3 Hostage Swap-ees Killed along with Dadullah
Implanted microphone/transmitter/homing devices pay off? Here's hoping the other two swap-ees are visiting Mullah Omar.
3 Taliban released for Italian journalist killed with top commander
KABUL, Afghanistan: Three Taliban who had been released from prison in exchange for a kidnapped Italian journalist were killed alongside the insurgency's top field commander over the weekend, the Afghan intelligence service said Wednesday.
Mullah Dadullah, a one-legged militant who orchestrated a rash of Taliban suicide attacks and beheadings, died of gunshot wounds in a U.S.-led operation over the weekend in the southern province of Helmand.
An official with Afghanistan's intelligence service identified the three others as Mullah Shah Mansoor Dadullah's brother Mullah Hamdullah and Commander Ghafar. They had been freed in March in a prisoner swap for the release of Italian journalist Daniele Mastrogiacomo.
The prisoner swap was widely criticized in Afghanistan in part because two Afghans kidnapped with Mastrogiacomo were not freed as part of that deal and were executed by the Taliban.
U.S.-led coalition forces, with assistance from NATO and Afghan forces, were able to track Dadullah to the village of Sarwan using "modern technology," said the official, reading an intelligence service statement. He spoke on condition of anonymity because of the agency's policy.
In Islamabad, Ronald Neumann, the former U.S. ambassador to Afghanistan, predicted the Taliban leadership would "regenerate" after Dadullah's death, but said the recent demise of several top figures in the insurgency could dissuade others from joining the fight.
Neumann, who stepped down as ambassador last month, mentioned the killing of Mullah Akhtar Mohammad Osmani in an airstrike in southern Afghanistan in December and the arrest of former Taliban defense minister, Mullah Obaidullah Akhund.
Neumann's was the first official confirmation of reports from Pakistani intelligence that Akhund was nabbed in the Pakistani city of Quetta in February. He gave no further details, including who was holding Akhund, the highest-ranking Taliban militant to be captured alive since the fall of the Islamist regime in 2001.

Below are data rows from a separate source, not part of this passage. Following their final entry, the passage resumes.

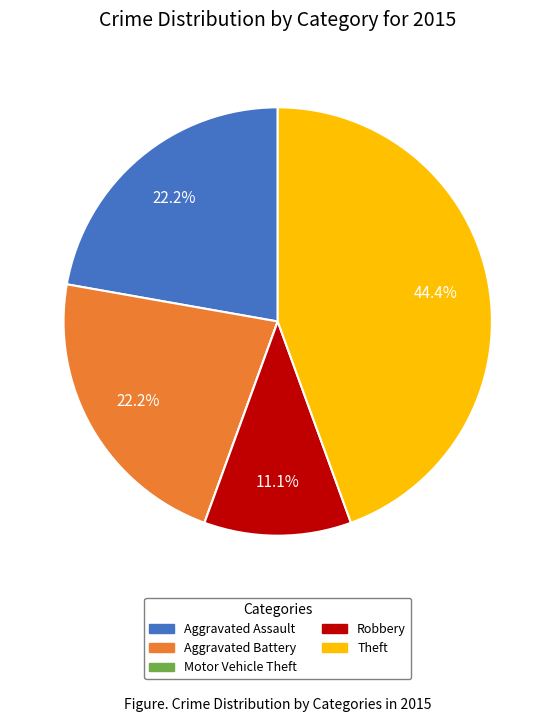

What is the total percentage of Aggravated Assault and Theft?

66.7%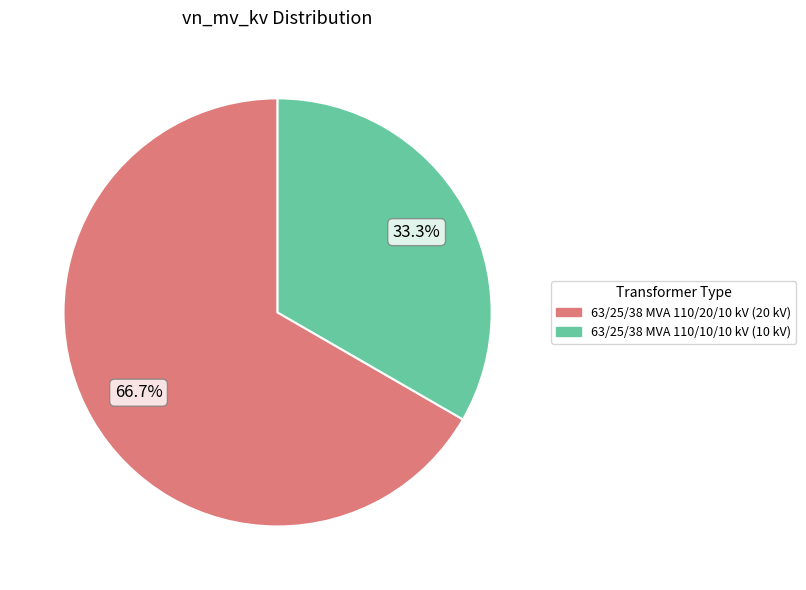

To the nearest percent, what is the average slice percentage?

50%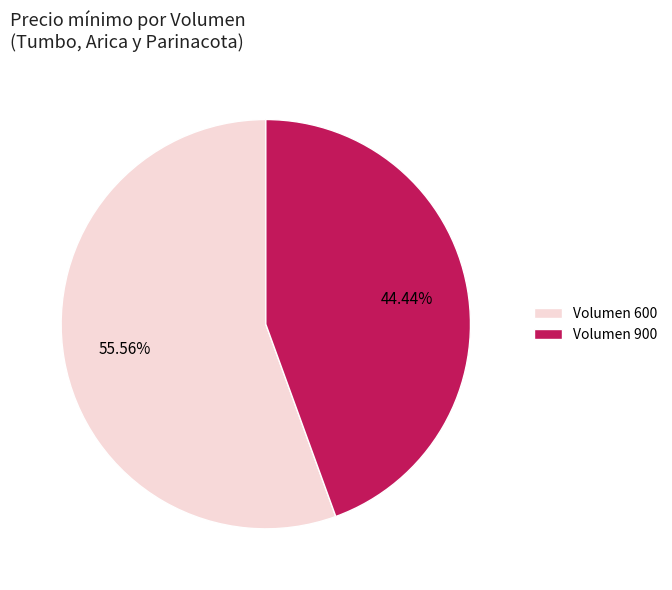

Approximately how many times larger is the value at Volumen 900 compared to Volumen 600?

0.8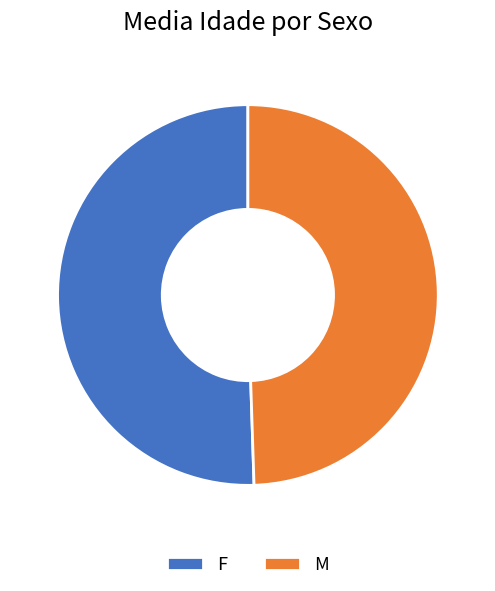

Which category has the smallest portion of the pie?

M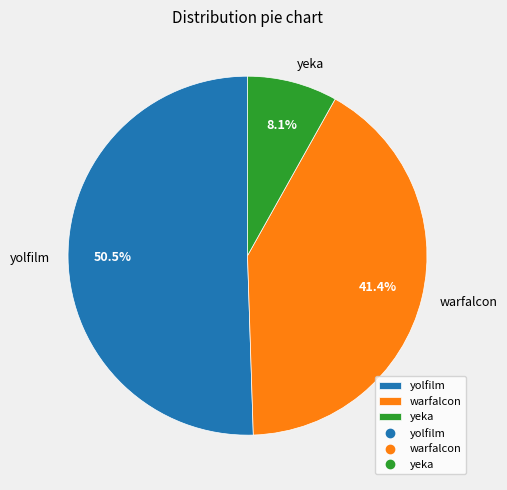

To the nearest percent, what is the combined percentage of yolfilm and warfalcon?

92%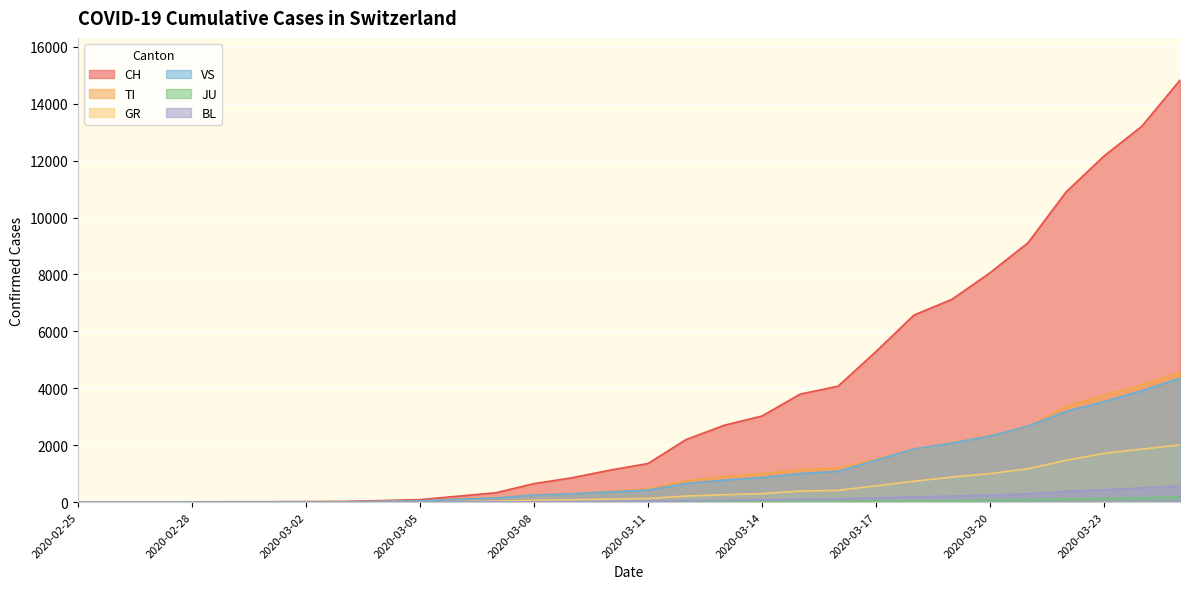

Reading right to left, extract all data points from this chart.

CH: 14829	13213	12161	10897	9114	8060	7127	6575	5294	4075	3795	3028	2700	2200	1359	1126	858	652	332	210	90	56	27	22	16	15	13	2	1	0
TI: 4577	4128	3757	3367	2660	2335	2097	1856	1503	1196	1143	1000	896	750	468	380	295	258	161	98	43	25	0	0	0	0	0	0	0	0
GR: 2013	1864	1716	1470	1175	1003	883	735	575	416	391	301	261	215	131	108	85	64	36	24	9	4	0	0	0	0	0	0	0	0
VS: 4357	3918	3532	3191	2671	2322	2078	1868	1476	1085	1008	869	775	655	427	362	295	250	148	98	47	28	12	10	7	6	6	0	0	0
JU: 182	145	128	107	77	62	50	45	35	26	24	19	17	14	8	8	7	4	3	2	1	1	1	1	1	1	1	1	0	0
BL: 574	499	438	378	293	249	213	187	147	116	106	77	65	51	32	25	17	15	10	7	4	3	1	1	1	1	0	0	0	0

"For those Taliban leaders who have been out of the fight and are looking to get back into the fight, the fact that Osmani has been killed, Dadullah has been killed and Obaidullah has been arrested might say something to them about their life insurance policies," said Neumann, visiting Pakistan for talks on Afghanistan.
In Kabul, Lt. Col. Maria Carl, spokeswoman for NATO's International Security Assistance Force, said Dadullah's killing would not have been possible without the help of Afghan civilians and security forces, whose intelligence helped track him down, but gave no details on the nature of the intelligence.
NATO has said that Dadullah was killed after he moved into Afghanistan from his "sanctuary" a reference to Pakistan, where many Taliban are thought to hide. Another ISAF spokesman, Maj. John Thomas, declined to say if Pakistan provided any intelligence that helped in the operation.
Security officials in Pakistan have hinted that a bombing Tuesday that killed 25 people in a restaurant in the northwestern Pakistani city of Peshawar may have been revenge for Dadullah's killing. They said a relative of Dadullah was arrested in the restaurant a few days earlier.